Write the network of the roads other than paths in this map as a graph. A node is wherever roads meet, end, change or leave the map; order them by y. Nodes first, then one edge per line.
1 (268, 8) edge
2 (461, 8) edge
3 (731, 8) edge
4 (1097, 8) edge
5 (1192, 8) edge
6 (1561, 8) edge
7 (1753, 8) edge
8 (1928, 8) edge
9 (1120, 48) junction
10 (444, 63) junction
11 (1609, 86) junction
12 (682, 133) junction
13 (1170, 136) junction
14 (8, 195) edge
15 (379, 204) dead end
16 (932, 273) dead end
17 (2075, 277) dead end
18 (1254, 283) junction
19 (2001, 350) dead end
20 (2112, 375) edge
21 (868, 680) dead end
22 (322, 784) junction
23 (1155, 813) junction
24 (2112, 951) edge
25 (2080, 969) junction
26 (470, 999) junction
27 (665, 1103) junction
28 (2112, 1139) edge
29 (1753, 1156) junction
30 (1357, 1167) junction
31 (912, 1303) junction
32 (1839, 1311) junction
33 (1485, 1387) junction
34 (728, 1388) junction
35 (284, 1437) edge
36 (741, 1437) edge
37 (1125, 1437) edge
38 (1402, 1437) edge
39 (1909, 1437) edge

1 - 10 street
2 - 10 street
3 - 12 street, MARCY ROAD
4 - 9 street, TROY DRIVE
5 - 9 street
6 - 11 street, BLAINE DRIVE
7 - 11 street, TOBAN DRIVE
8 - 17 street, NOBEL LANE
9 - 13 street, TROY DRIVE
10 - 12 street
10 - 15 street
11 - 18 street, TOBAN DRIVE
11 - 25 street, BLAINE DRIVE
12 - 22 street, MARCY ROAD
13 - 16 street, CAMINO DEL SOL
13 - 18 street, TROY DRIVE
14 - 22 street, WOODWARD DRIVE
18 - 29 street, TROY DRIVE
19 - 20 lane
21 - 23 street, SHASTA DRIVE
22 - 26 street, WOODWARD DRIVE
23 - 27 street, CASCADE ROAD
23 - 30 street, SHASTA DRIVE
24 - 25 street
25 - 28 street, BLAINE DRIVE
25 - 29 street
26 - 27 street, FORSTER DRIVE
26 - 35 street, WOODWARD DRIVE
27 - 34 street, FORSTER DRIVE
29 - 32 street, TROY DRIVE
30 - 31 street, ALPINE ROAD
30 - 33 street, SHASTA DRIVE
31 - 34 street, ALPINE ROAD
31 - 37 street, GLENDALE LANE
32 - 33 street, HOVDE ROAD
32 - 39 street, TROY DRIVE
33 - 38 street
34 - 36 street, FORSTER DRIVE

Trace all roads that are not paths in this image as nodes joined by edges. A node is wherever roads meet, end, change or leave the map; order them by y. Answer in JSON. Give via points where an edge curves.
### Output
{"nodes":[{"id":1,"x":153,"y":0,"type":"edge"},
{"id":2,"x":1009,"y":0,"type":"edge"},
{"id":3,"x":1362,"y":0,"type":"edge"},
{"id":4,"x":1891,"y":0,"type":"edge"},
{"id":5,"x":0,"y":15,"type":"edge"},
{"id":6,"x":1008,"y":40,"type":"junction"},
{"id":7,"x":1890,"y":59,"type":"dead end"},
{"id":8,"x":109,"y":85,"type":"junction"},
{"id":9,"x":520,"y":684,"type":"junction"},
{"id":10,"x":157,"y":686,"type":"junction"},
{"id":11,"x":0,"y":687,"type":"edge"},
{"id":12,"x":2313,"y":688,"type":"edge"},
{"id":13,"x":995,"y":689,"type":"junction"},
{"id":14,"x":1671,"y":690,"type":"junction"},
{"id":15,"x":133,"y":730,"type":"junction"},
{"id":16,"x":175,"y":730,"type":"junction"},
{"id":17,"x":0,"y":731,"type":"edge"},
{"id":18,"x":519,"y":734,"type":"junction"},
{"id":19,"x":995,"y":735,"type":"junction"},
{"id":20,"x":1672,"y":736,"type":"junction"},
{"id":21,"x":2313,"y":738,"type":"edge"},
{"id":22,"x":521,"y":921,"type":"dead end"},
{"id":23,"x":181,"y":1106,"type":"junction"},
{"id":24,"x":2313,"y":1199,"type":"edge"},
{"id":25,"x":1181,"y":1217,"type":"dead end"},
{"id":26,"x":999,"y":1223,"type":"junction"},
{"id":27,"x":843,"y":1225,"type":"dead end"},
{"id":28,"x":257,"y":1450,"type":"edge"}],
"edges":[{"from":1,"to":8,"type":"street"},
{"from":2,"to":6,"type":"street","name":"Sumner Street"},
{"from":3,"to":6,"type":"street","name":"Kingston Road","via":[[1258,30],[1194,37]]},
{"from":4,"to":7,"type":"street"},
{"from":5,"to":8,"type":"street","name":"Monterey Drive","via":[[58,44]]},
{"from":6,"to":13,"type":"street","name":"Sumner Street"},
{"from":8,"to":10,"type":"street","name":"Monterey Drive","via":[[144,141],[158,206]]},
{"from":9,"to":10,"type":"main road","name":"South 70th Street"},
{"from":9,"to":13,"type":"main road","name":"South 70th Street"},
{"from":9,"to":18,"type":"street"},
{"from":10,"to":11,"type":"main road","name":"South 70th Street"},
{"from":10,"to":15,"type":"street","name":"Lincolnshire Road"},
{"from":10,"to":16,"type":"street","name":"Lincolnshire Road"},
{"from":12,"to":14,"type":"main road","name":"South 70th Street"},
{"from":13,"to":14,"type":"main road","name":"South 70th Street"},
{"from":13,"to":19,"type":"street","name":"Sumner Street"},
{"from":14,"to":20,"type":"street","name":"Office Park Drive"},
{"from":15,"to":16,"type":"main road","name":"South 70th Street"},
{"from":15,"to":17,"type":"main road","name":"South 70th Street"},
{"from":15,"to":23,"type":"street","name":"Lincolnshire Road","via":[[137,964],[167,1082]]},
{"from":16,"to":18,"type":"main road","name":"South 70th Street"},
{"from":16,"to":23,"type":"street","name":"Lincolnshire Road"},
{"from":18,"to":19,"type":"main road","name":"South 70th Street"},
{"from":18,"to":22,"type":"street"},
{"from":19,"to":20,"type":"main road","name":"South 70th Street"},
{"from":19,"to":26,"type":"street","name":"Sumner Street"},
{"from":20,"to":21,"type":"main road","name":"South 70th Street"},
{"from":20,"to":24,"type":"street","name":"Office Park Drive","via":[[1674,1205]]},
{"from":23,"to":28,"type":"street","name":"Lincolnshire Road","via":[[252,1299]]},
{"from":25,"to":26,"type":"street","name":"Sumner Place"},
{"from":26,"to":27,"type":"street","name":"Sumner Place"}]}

> TASK DETAILS
Write a verbatim copy of the listing above.

> ANSWER FOR THE TASK
Write the network of the roads other than paths in this map as a graph. A node is wherever roads meet, end, change or leave the map; order them by y. Nodes first, then one edge per line.
1 (268, 8) edge
2 (461, 8) edge
3 (731, 8) edge
4 (1097, 8) edge
5 (1192, 8) edge
6 (1561, 8) edge
7 (1753, 8) edge
8 (1928, 8) edge
9 (1120, 48) junction
10 (444, 63) junction
11 (1609, 86) junction
12 (682, 133) junction
13 (1170, 136) junction
14 (8, 195) edge
15 (379, 204) dead end
16 (932, 273) dead end
17 (2075, 277) dead end
18 (1254, 283) junction
19 (2001, 350) dead end
20 (2112, 375) edge
21 (868, 680) dead end
22 (322, 784) junction
23 (1155, 813) junction
24 (2112, 951) edge
25 (2080, 969) junction
26 (470, 999) junction
27 (665, 1103) junction
28 (2112, 1139) edge
29 (1753, 1156) junction
30 (1357, 1167) junction
31 (912, 1303) junction
32 (1839, 1311) junction
33 (1485, 1387) junction
34 (728, 1388) junction
35 (284, 1437) edge
36 (741, 1437) edge
37 (1125, 1437) edge
38 (1402, 1437) edge
39 (1909, 1437) edge

1 - 10 street
2 - 10 street
3 - 12 street, MARCY ROAD
4 - 9 street, TROY DRIVE
5 - 9 street
6 - 11 street, BLAINE DRIVE
7 - 11 street, TOBAN DRIVE
8 - 17 street, NOBEL LANE
9 - 13 street, TROY DRIVE
10 - 12 street
10 - 15 street
11 - 18 street, TOBAN DRIVE
11 - 25 street, BLAINE DRIVE
12 - 22 street, MARCY ROAD
13 - 16 street, CAMINO DEL SOL
13 - 18 street, TROY DRIVE
14 - 22 street, WOODWARD DRIVE
18 - 29 street, TROY DRIVE
19 - 20 lane
21 - 23 street, SHASTA DRIVE
22 - 26 street, WOODWARD DRIVE
23 - 27 street, CASCADE ROAD
23 - 30 street, SHASTA DRIVE
24 - 25 street
25 - 28 street, BLAINE DRIVE
25 - 29 street
26 - 27 street, FORSTER DRIVE
26 - 35 street, WOODWARD DRIVE
27 - 34 street, FORSTER DRIVE
29 - 32 street, TROY DRIVE
30 - 31 street, ALPINE ROAD
30 - 33 street, SHASTA DRIVE
31 - 34 street, ALPINE ROAD
31 - 37 street, GLENDALE LANE
32 - 33 street, HOVDE ROAD
32 - 39 street, TROY DRIVE
33 - 38 street
34 - 36 street, FORSTER DRIVE

Trace all roads that are not paths in this image as nodes joined by edges. A node is wherever roads meet, end, change or leave the map; order them by y. Answer in JSON. Give via points where an edge curves.
### Output
{"nodes":[{"id":1,"x":153,"y":0,"type":"edge"},
{"id":2,"x":1009,"y":0,"type":"edge"},
{"id":3,"x":1362,"y":0,"type":"edge"},
{"id":4,"x":1891,"y":0,"type":"edge"},
{"id":5,"x":0,"y":15,"type":"edge"},
{"id":6,"x":1008,"y":40,"type":"junction"},
{"id":7,"x":1890,"y":59,"type":"dead end"},
{"id":8,"x":109,"y":85,"type":"junction"},
{"id":9,"x":520,"y":684,"type":"junction"},
{"id":10,"x":157,"y":686,"type":"junction"},
{"id":11,"x":0,"y":687,"type":"edge"},
{"id":12,"x":2313,"y":688,"type":"edge"},
{"id":13,"x":995,"y":689,"type":"junction"},
{"id":14,"x":1671,"y":690,"type":"junction"},
{"id":15,"x":133,"y":730,"type":"junction"},
{"id":16,"x":175,"y":730,"type":"junction"},
{"id":17,"x":0,"y":731,"type":"edge"},
{"id":18,"x":519,"y":734,"type":"junction"},
{"id":19,"x":995,"y":735,"type":"junction"},
{"id":20,"x":1672,"y":736,"type":"junction"},
{"id":21,"x":2313,"y":738,"type":"edge"},
{"id":22,"x":521,"y":921,"type":"dead end"},
{"id":23,"x":181,"y":1106,"type":"junction"},
{"id":24,"x":2313,"y":1199,"type":"edge"},
{"id":25,"x":1181,"y":1217,"type":"dead end"},
{"id":26,"x":999,"y":1223,"type":"junction"},
{"id":27,"x":843,"y":1225,"type":"dead end"},
{"id":28,"x":257,"y":1450,"type":"edge"}],
"edges":[{"from":1,"to":8,"type":"street"},
{"from":2,"to":6,"type":"street","name":"Sumner Street"},
{"from":3,"to":6,"type":"street","name":"Kingston Road","via":[[1258,30],[1194,37]]},
{"from":4,"to":7,"type":"street"},
{"from":5,"to":8,"type":"street","name":"Monterey Drive","via":[[58,44]]},
{"from":6,"to":13,"type":"street","name":"Sumner Street"},
{"from":8,"to":10,"type":"street","name":"Monterey Drive","via":[[144,141],[158,206]]},
{"from":9,"to":10,"type":"main road","name":"South 70th Street"},
{"from":9,"to":13,"type":"main road","name":"South 70th Street"},
{"from":9,"to":18,"type":"street"},
{"from":10,"to":11,"type":"main road","name":"South 70th Street"},
{"from":10,"to":15,"type":"street","name":"Lincolnshire Road"},
{"from":10,"to":16,"type":"street","name":"Lincolnshire Road"},
{"from":12,"to":14,"type":"main road","name":"South 70th Street"},
{"from":13,"to":14,"type":"main road","name":"South 70th Street"},
{"from":13,"to":19,"type":"street","name":"Sumner Street"},
{"from":14,"to":20,"type":"street","name":"Office Park Drive"},
{"from":15,"to":16,"type":"main road","name":"South 70th Street"},
{"from":15,"to":17,"type":"main road","name":"South 70th Street"},
{"from":15,"to":23,"type":"street","name":"Lincolnshire Road","via":[[137,964],[167,1082]]},
{"from":16,"to":18,"type":"main road","name":"South 70th Street"},
{"from":16,"to":23,"type":"street","name":"Lincolnshire Road"},
{"from":18,"to":19,"type":"main road","name":"South 70th Street"},
{"from":18,"to":22,"type":"street"},
{"from":19,"to":20,"type":"main road","name":"South 70th Street"},
{"from":19,"to":26,"type":"street","name":"Sumner Street"},
{"from":20,"to":21,"type":"main road","name":"South 70th Street"},
{"from":20,"to":24,"type":"street","name":"Office Park Drive","via":[[1674,1205]]},
{"from":23,"to":28,"type":"street","name":"Lincolnshire Road","via":[[252,1299]]},
{"from":25,"to":26,"type":"street","name":"Sumner Place"},
{"from":26,"to":27,"type":"street","name":"Sumner Place"}]}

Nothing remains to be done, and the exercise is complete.